Jordan, which was in charge of East Jerusalem at the time, signed an agreement with UNRWA allowing these homes to be built on abandoned properties. Since its occupation, Israel has retained the tenant protection law. However, Israeli settlers are trying to evict the Palestinian families questioning that they had legitimate rental agreements.

Hidmi praised Jordan for its “continuous support of the people of Jerusalem, specifically the cooperation with the Palestinian Ministry of Foreign Affairs to provide lawyers in Jerusalem with authorized original documents that show the rights of the residents of Sheik Jarrah and debunk Israeli claims.”

Wasfi Kailani, executive director of the Hashemite Fund for the Restoration of Al-Aqsa Mosque and the Dome of the Rock, told Al-Monitor that what we need is “steadfastness and courage” to challenge injustice and the replacement policy. He confirmed that Jordan supplied the lawyers with all the available relevant documents about the 1956 agreements with UNRWA regarding the 28 tenants in Sheikh Jarrah. But, he added, the original rental documents were possibly in East Jerusalem when the 1967 occupation occurred and are most likely with the Israelis.

Kailani added, “As long as Jordan has copies of the agreement with a full list of the rental contracts, the Israeli courts must recognize them. But it is unjust legal discrimination in favor of the settlers who recently bought the land illegally and without property proof by the owners.

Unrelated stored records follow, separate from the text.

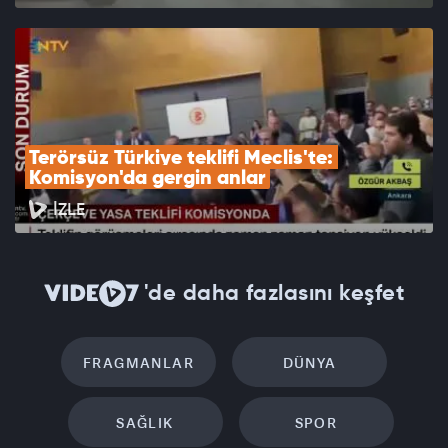
Terörsüz Türkiye teklifi Meclis'te: 
Komisyon'da gergin anlar
İZLE
'de daha fazlasını keşfet
FRAGMANLAR
DÜNYA
SAĞLIK
SPOR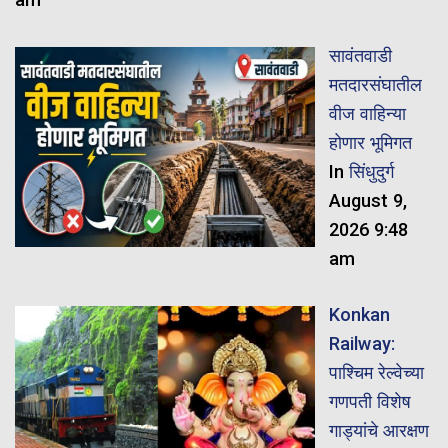
सावंतवाडी
मतदारसंघातील
वीज वाहिन्या
होणार भूमिगत
In
सिंधुदुर्ग
August 9,
2026 9:48
am
Konkan
Railway:
पाश्चिम रेल्वेच्या
गणपती विशेष
गाड्यांचे आरक्षण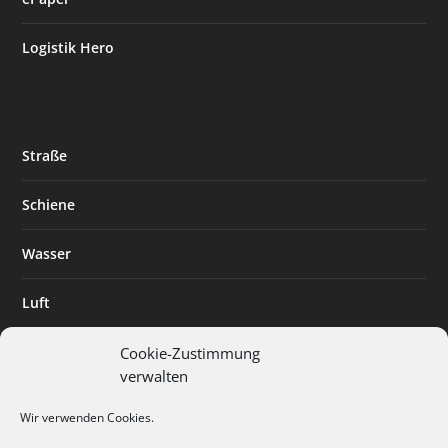
Logistik Hero
Straße
Schiene
Wasser
Luft
Standort
Cookie-Zustimmung
verwalten
Branchenlösungen
Wir verwenden Cookies.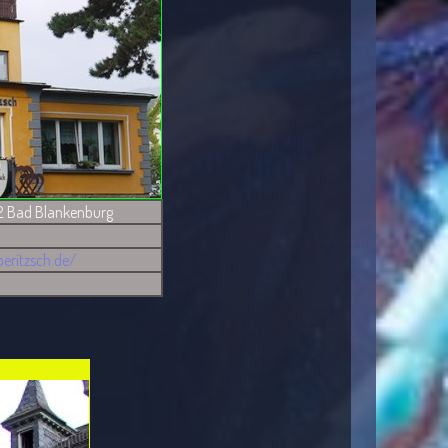
2 Bad Blankenburg
eritzsch.de/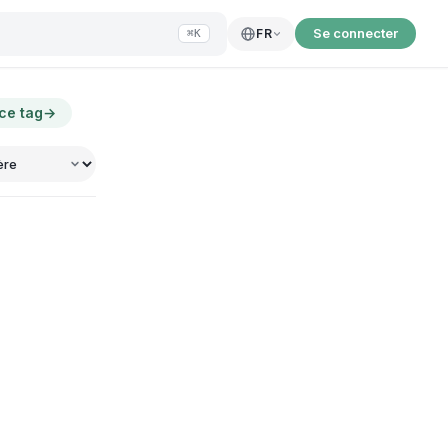
Se connecter
FR
⌘K
 ce tag
→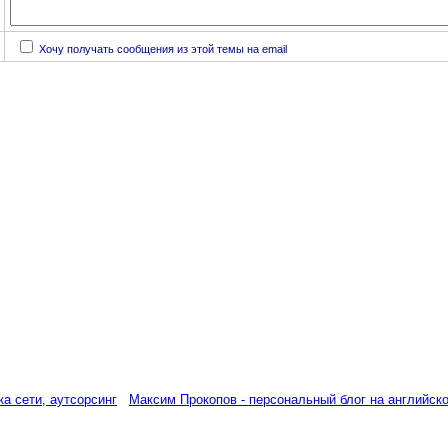
Хочу получать сообщения из этой темы на email
а сети, аутсорсинг
Максим Прокопов - персональный блог на английск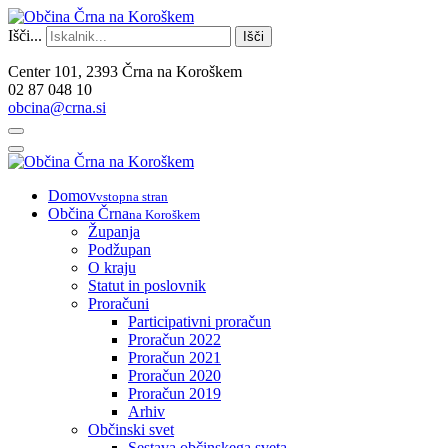
Išči...
Išči
Center 101, 2393 Črna na Koroškem
02 87 048 10
obcina@crna.si
Domov
vstopna stran
Občina Črna
na Koroškem
Županja
Podžupan
O kraju
Statut in poslovnik
Proračuni
Participativni proračun
Proračun 2022
Proračun 2021
Proračun 2020
Proračun 2019
Arhiv
Občinski svet
Sestava občinskega sveta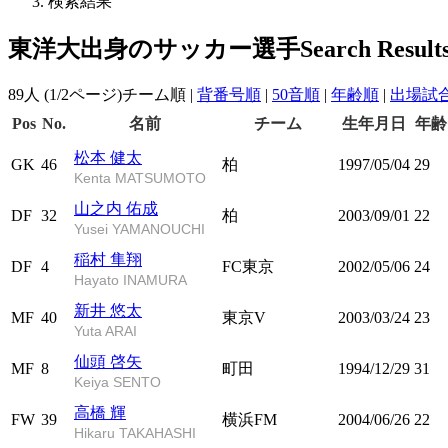
検索結果
東洋大出身のサッカー選手
Search Result
89人 (1/2ページ)
チーム順
|
背番号順
|
50音順
|
年齢順
|
出場試
Pos
No.
名前
チーム
生年月日
年齢
松本 健太
GK
46
柏
1997/05/04
29
Kenta MATSUMOTO
山之内 佑成
DF
32
柏
2003/09/01
22
Yusei YAMANOUCHI
稲村 隼翔
DF
4
FC東京
2002/05/06
24
Hayato INAMURA
新井 悠太
MF
40
東京V
2003/03/24
23
Yuta ARAI
仙頭 啓矢
MF
8
町田
1994/12/29
31
Keiya SENTO
高橋 輝
FW
39
横浜FM
2004/06/26
22
Hikaru TAKAHASHI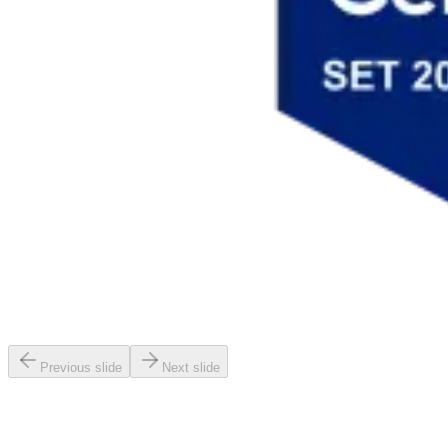
Previous slide
Next slide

The Israeli courts at least know the property is contested and can never be granted to settlers just because they are Jews.”

Jessica Montel, executive director of Hamoked, an Israeli Human rights organization working in Jerusalem, told Al-Monitor that the Israeli courts are “an accomplice” to the forced displacement of entire families, with the explicit goal of replacing Palestinians with Israeli settlers in these neighborhoods. “The hypocrisy is quite blatant. Whereas Jews can reclaim property in East Jerusalem that they owned before 1948, the court has sealed off any option for Palestinians to reclaim property in West Jerusalem,” she said.

The official Palestinian news agency WAFA quoted Hidmi as saying March 15 that driving Palestinians out of their homes in the city is purely politically motivated and is aimed at implementing colonial settlement plans. “What is taking place is a systematic programmed process of replacing the Palestinians expelled from their land and property with foreign settlers,” he added.

Dana Mills, director of development and external relations in the Israeli organization Peace Now, agrees. She told Al-Monitor that the case of attempts to settle Sheikh Jarrah is not legal, but political. “The court is only the tool by which settlers — with the close assistance of state authorities — use to commit the crime of displacing an entire community and replacing it with the settlement.”

Mills said that the Israeli government and settlers have no problem displacing thousands of Palestinians in Sheikh Jarrah and Silgan in the name of Jewish rights to properties before 1948, while they strongly claim that the millions of Israelis living in Palestinian properties before 1948 cannot be evicted. “Since the evacuation of the Moghrabi neighborhood for the purpose of expanding Western Wall Plaza in 1967, there has been no such deportation in Jerusalem. The government can still stop this injustice.”

Nabil Abu Rudeineh, spokesman of the Palestinian presidency, also condemned “the endless Israeli assaults against the Palestinian people,” adding that these measures “will not bring peace to anyone.”

Palestinians in East Jerusalem, a part of the internationally recognized Palestinian territory that has been subject to Israeli military occupation since 1967, are denied their citizenship rights and are instead classified only as “residents” whose permits can be revoked if they move away from the city for more than a few years.

Israeli policies in Jerusalem and other occupied areas are biased in favor of Jewish settler organizations while denying the rights of hundreds of thousands of Palestinians whose homes in Israel have been retained by Israel. The case in Sheikh Jarrah exposes Israeli hypocrisy and bias in applying the laws to Jewish Israelis and denying them to Palestinian Arabs.